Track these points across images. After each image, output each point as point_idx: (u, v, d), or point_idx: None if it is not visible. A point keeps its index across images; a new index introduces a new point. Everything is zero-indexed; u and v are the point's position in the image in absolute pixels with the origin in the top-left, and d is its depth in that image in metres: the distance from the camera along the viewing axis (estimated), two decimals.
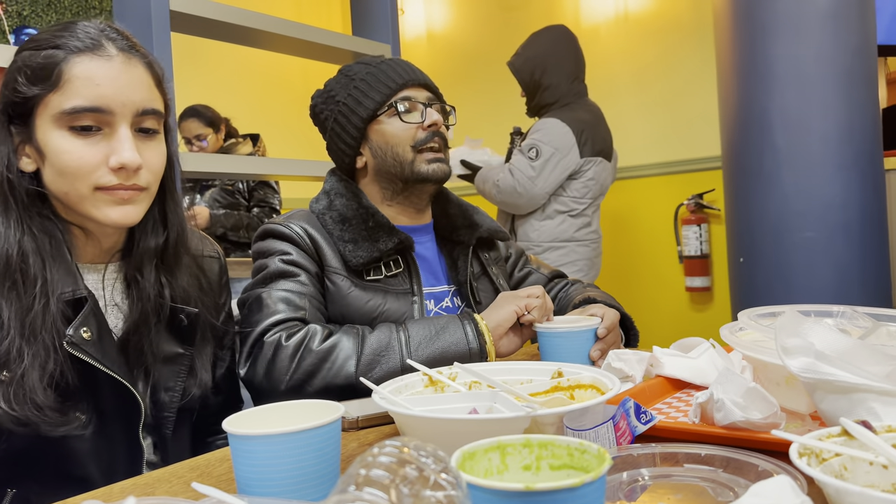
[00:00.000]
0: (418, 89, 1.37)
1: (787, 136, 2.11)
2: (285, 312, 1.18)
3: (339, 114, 1.38)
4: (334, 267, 1.28)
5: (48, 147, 0.89)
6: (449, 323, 1.19)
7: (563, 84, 2.75)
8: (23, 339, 0.85)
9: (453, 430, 0.72)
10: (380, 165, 1.36)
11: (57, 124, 0.89)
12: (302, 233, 1.28)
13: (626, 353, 1.03)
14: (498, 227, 1.48)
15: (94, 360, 0.90)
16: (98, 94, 0.89)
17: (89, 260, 0.98)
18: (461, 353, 1.15)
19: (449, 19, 4.57)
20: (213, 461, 0.82)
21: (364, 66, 1.39)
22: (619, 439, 0.73)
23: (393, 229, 1.31)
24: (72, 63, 0.88)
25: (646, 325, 3.66)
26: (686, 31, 3.59)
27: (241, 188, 3.31)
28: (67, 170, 0.89)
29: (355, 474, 0.43)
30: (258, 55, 2.88)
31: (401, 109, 1.34)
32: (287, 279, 1.24)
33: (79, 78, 0.88)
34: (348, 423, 0.92)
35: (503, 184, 2.67)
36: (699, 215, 3.49)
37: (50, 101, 0.88)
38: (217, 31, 2.12)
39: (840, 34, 2.08)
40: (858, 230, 2.08)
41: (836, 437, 0.58)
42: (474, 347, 1.16)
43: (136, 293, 0.98)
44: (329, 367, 1.12)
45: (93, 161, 0.89)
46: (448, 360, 1.11)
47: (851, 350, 0.70)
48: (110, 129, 0.90)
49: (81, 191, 0.90)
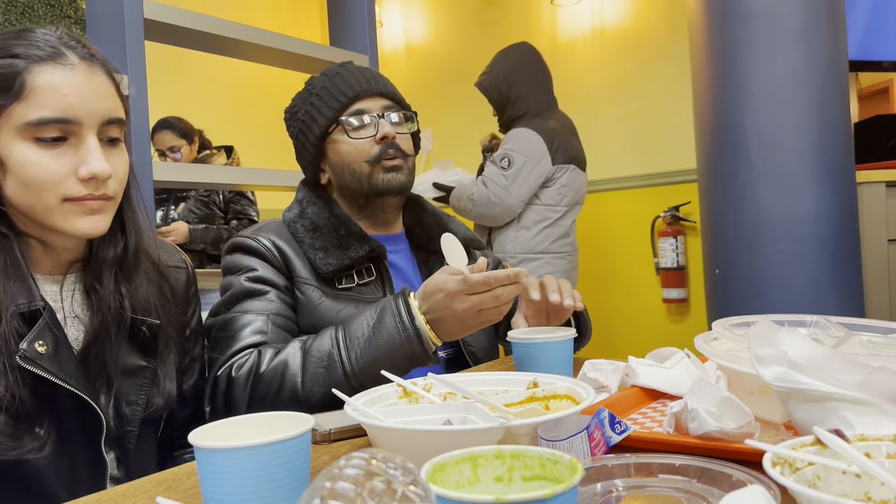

**What the task requires**
Reproduce exactly the stretch of the material above that starts at the line with "23: (393, 229, 1.31)" and ends at the line with "34: (348, 423, 0.92)", both included, and nothing else.

**Exercise solution**
23: (393, 229, 1.31)
24: (72, 63, 0.88)
25: (646, 325, 3.66)
26: (686, 31, 3.59)
27: (241, 188, 3.31)
28: (67, 170, 0.89)
29: (355, 474, 0.43)
30: (258, 55, 2.88)
31: (401, 109, 1.34)
32: (287, 279, 1.24)
33: (79, 78, 0.88)
34: (348, 423, 0.92)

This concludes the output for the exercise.